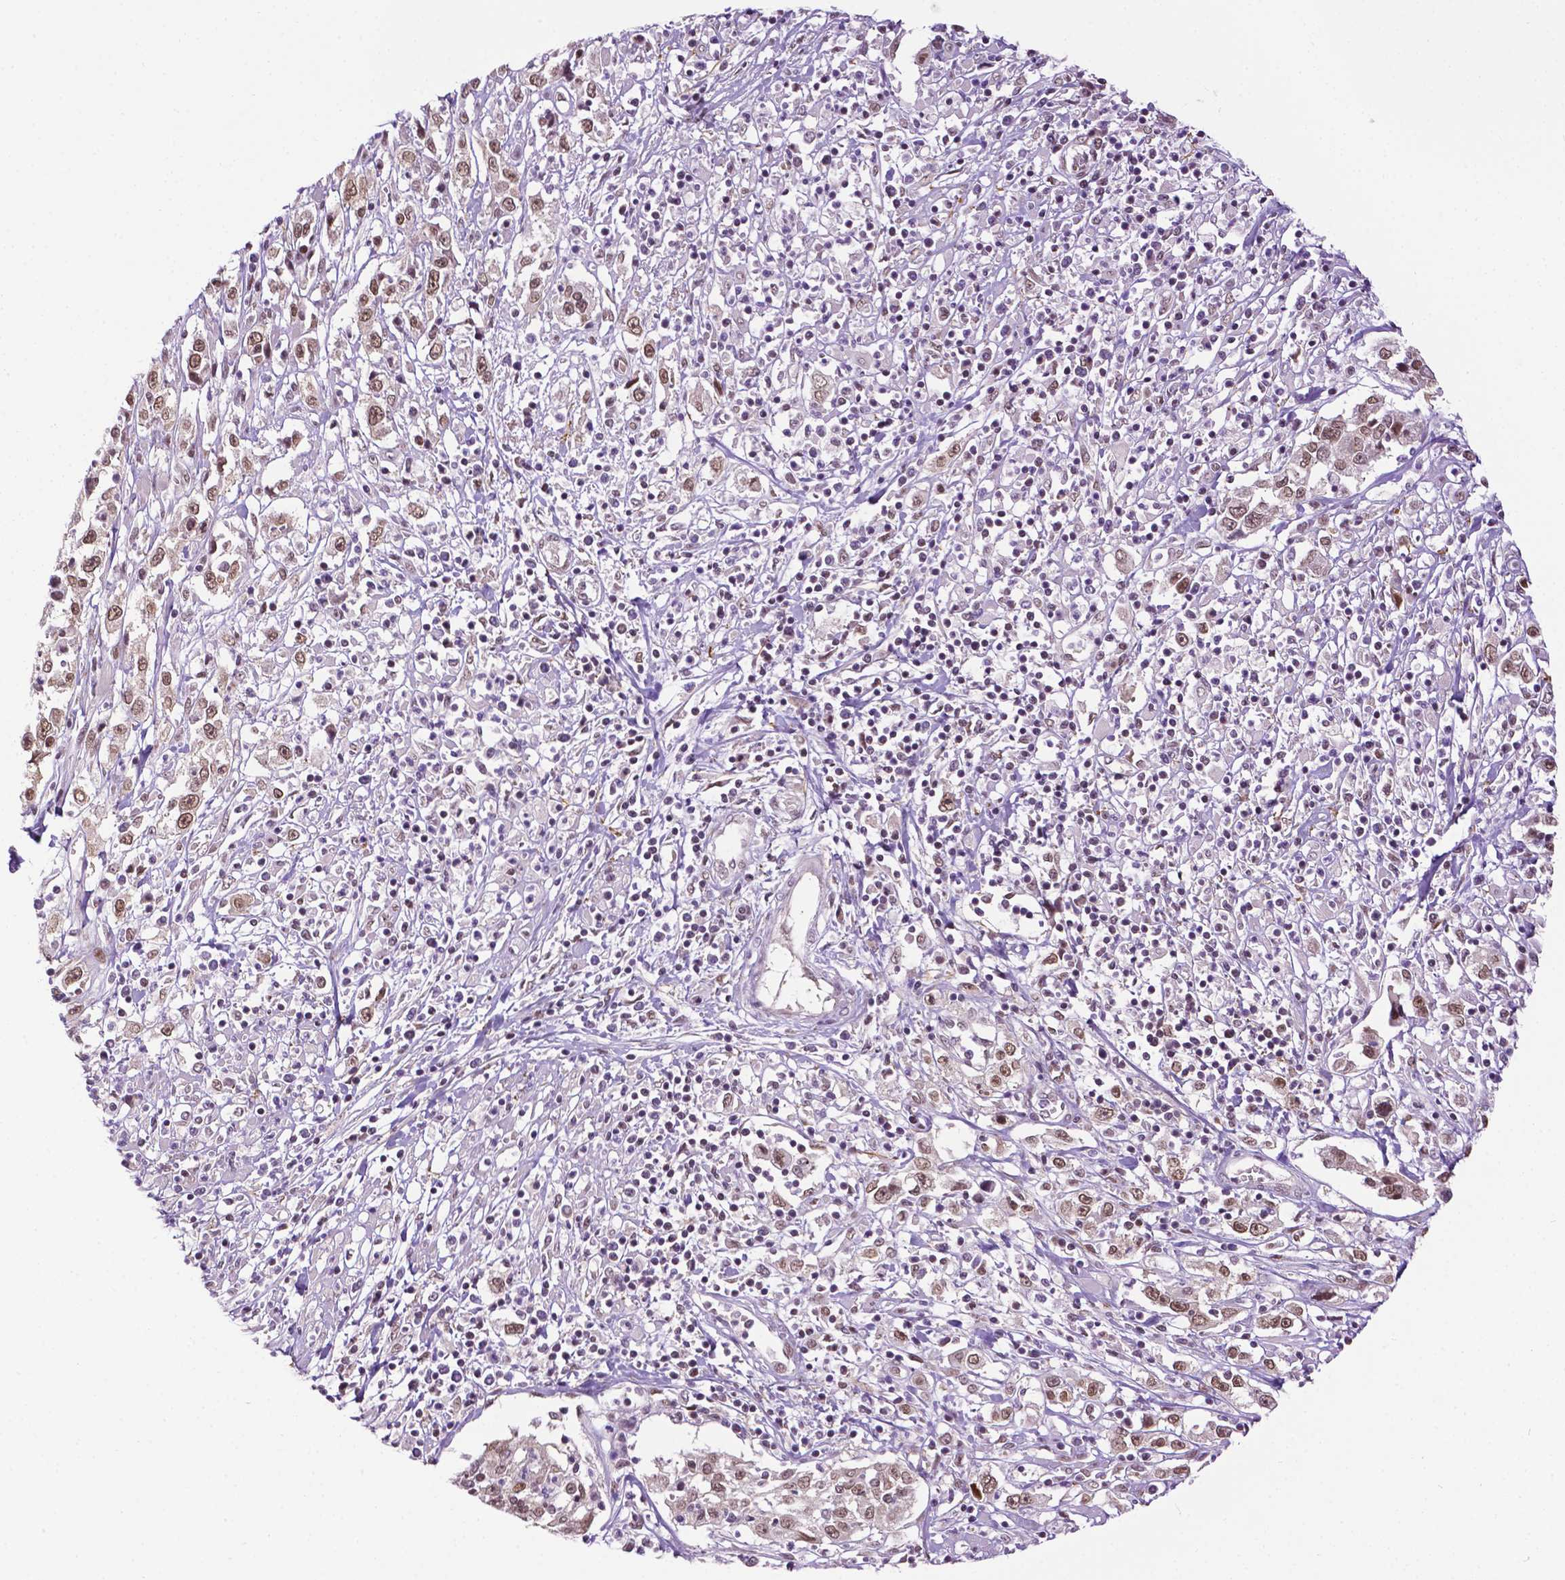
{"staining": {"intensity": "moderate", "quantity": ">75%", "location": "nuclear"}, "tissue": "cervical cancer", "cell_type": "Tumor cells", "image_type": "cancer", "snomed": [{"axis": "morphology", "description": "Adenocarcinoma, NOS"}, {"axis": "topography", "description": "Cervix"}], "caption": "Immunohistochemistry (IHC) image of neoplastic tissue: cervical cancer (adenocarcinoma) stained using IHC demonstrates medium levels of moderate protein expression localized specifically in the nuclear of tumor cells, appearing as a nuclear brown color.", "gene": "UBQLN4", "patient": {"sex": "female", "age": 40}}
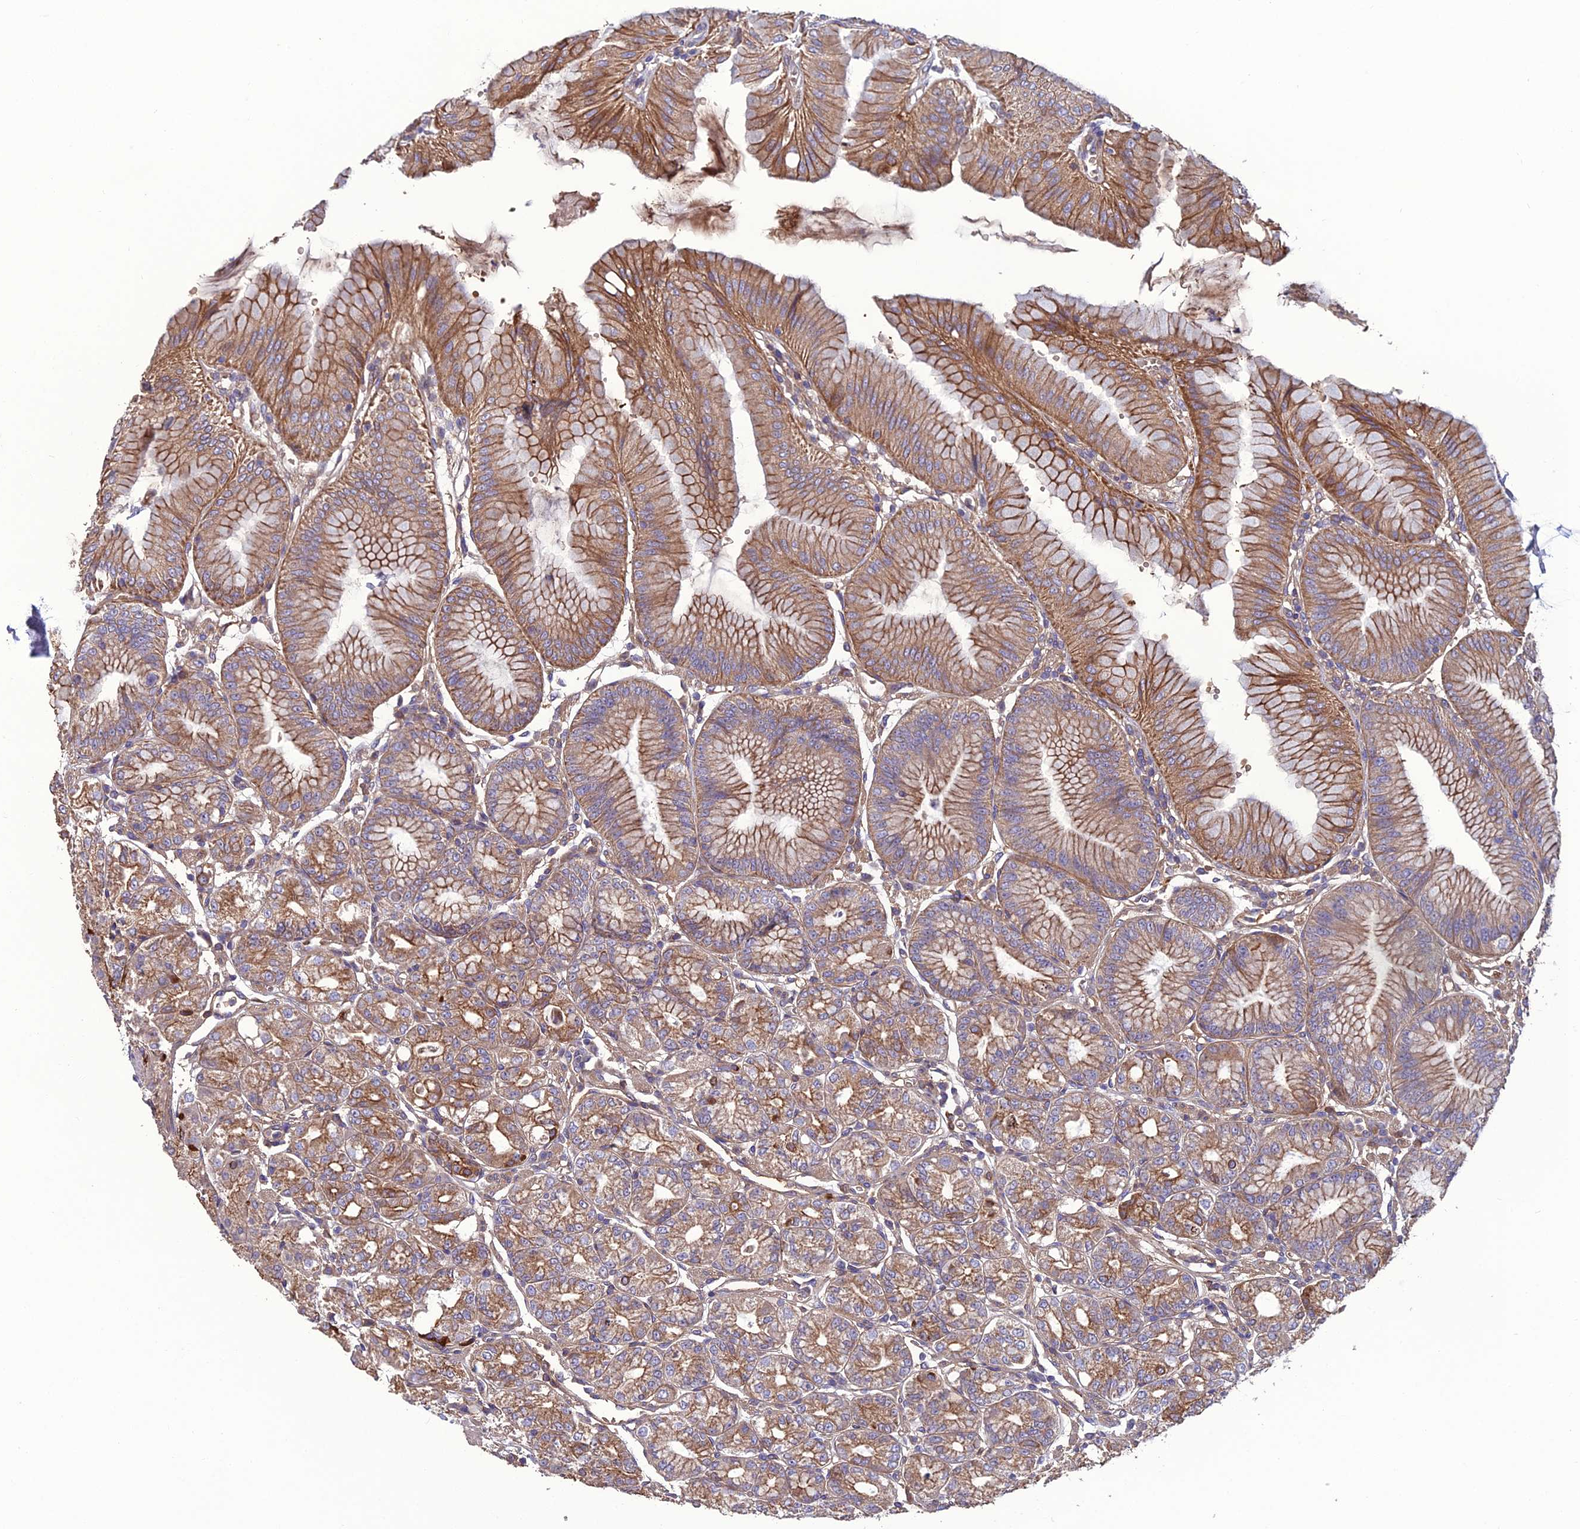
{"staining": {"intensity": "moderate", "quantity": ">75%", "location": "cytoplasmic/membranous"}, "tissue": "stomach", "cell_type": "Glandular cells", "image_type": "normal", "snomed": [{"axis": "morphology", "description": "Normal tissue, NOS"}, {"axis": "topography", "description": "Stomach, lower"}], "caption": "The photomicrograph demonstrates staining of benign stomach, revealing moderate cytoplasmic/membranous protein positivity (brown color) within glandular cells. (IHC, brightfield microscopy, high magnification).", "gene": "GALR2", "patient": {"sex": "male", "age": 71}}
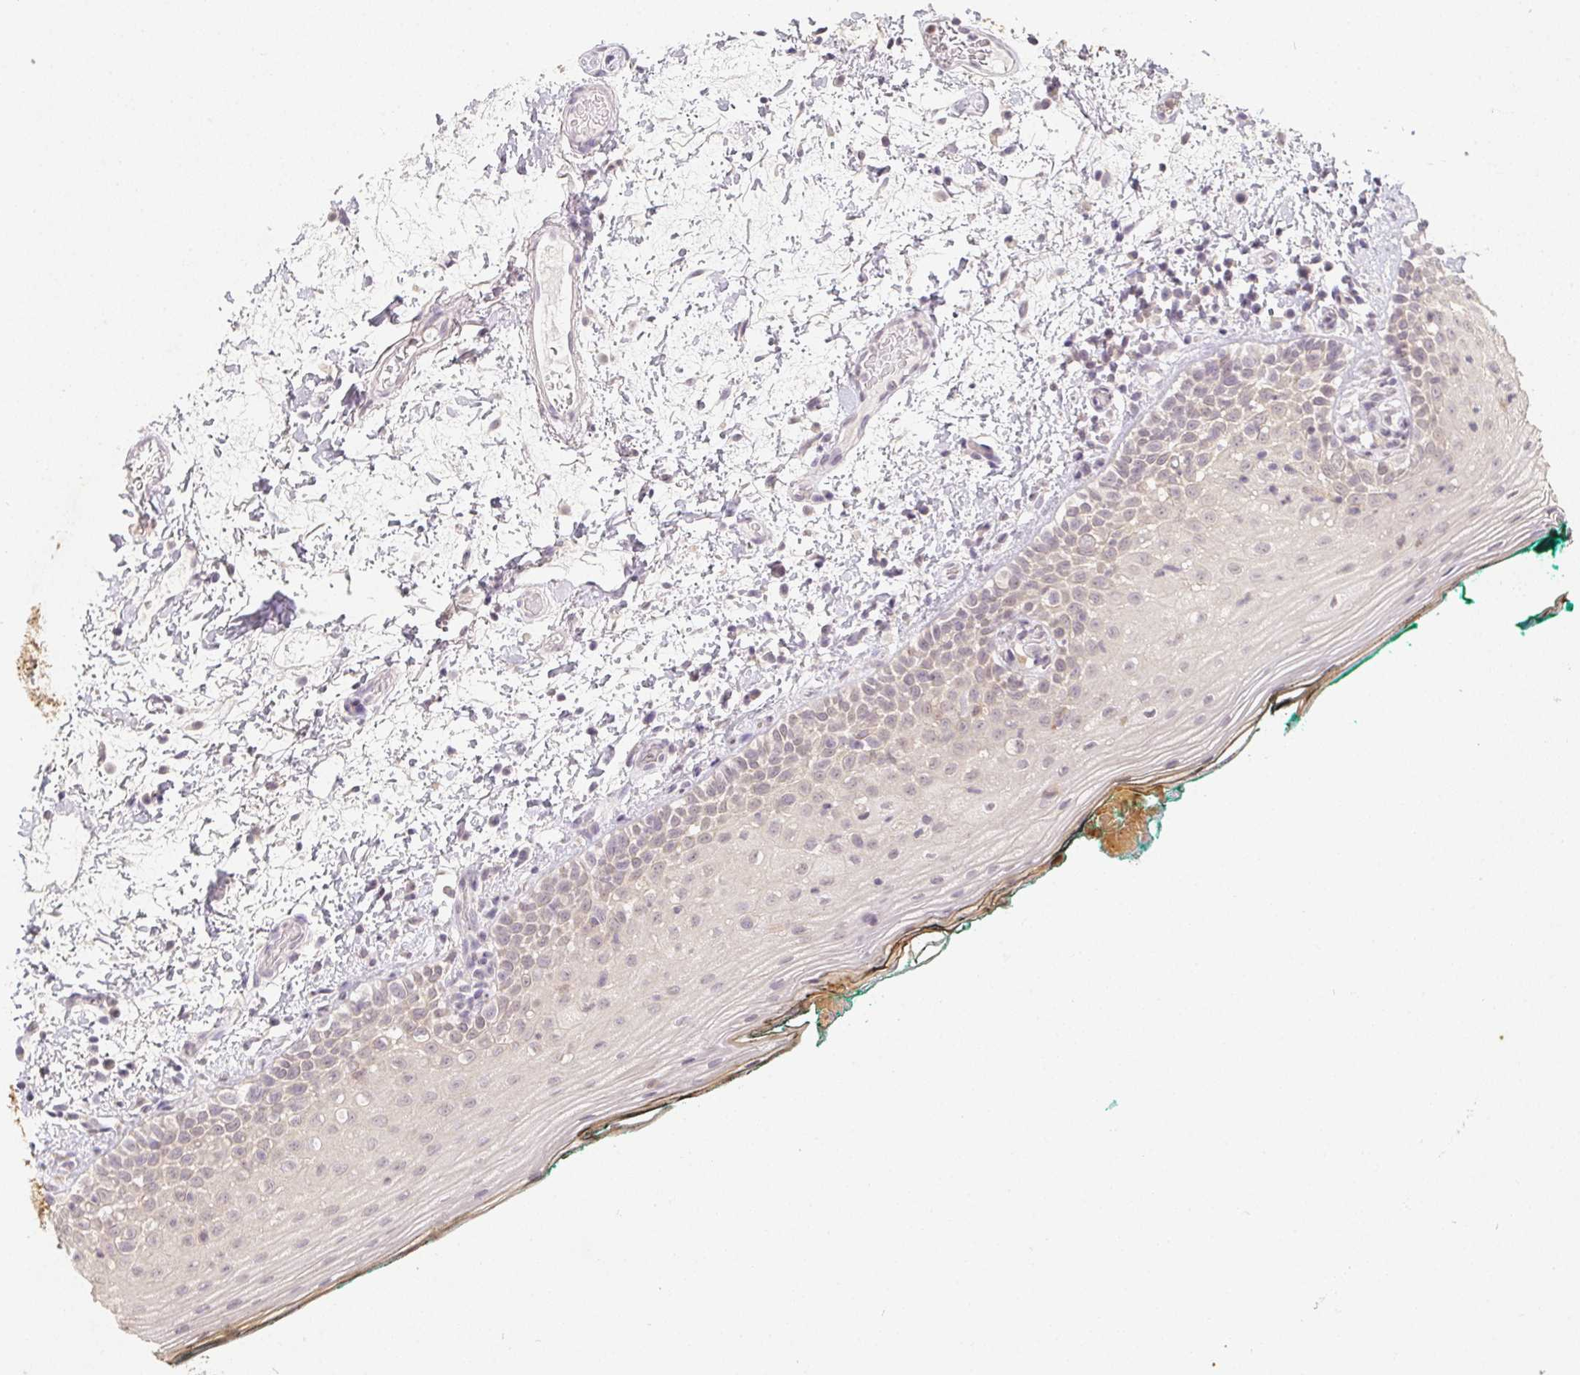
{"staining": {"intensity": "negative", "quantity": "none", "location": "none"}, "tissue": "oral mucosa", "cell_type": "Squamous epithelial cells", "image_type": "normal", "snomed": [{"axis": "morphology", "description": "Normal tissue, NOS"}, {"axis": "topography", "description": "Oral tissue"}], "caption": "Immunohistochemistry (IHC) photomicrograph of unremarkable oral mucosa: oral mucosa stained with DAB (3,3'-diaminobenzidine) shows no significant protein positivity in squamous epithelial cells. The staining was performed using DAB (3,3'-diaminobenzidine) to visualize the protein expression in brown, while the nuclei were stained in blue with hematoxylin (Magnification: 20x).", "gene": "SOAT1", "patient": {"sex": "female", "age": 83}}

==========

* WHAT IS REQUIRED: Lines holding "moderate" in the data above: copy each of them.

* EXPECTED ANSWER:
{"staining": {"intensity": "moderate", "quantity": ">75%", "location": "nuclear"}, "tissue": "cervical cancer", "cell_type": "Tumor cells", "image_type": "cancer", "snomed": [{"axis": "morphology", "description": "Adenocarcinoma, NOS"}, {"axis": "topography", "description": "Cervix"}], "caption": "Immunohistochemistry (IHC) image of neoplastic tissue: cervical cancer (adenocarcinoma) stained using IHC demonstrates medium levels of moderate protein expression localized specifically in the nuclear of tumor cells, appearing as a nuclear brown color.", "gene": "UBQLN4", "patient": {"sex": "female", "age": 40}}
{"staining": {"intensity": "moderate", "quantity": ">75%", "location": "cytoplasmic/membranous"}, "tissue": "stomach", "cell_type": "Glandular cells", "image_type": "normal", "snomed": [{"axis": "morphology", "description": "Normal tissue, NOS"}, {"axis": "topography", "description": "Stomach, lower"}], "caption": "The photomicrograph demonstrates staining of benign stomach, revealing moderate cytoplasmic/membranous protein positivity (brown color) within glandular cells. (IHC, brightfield microscopy, high magnification).", "gene": "GALR2", "patient": {"sex": "male", "age": 71}}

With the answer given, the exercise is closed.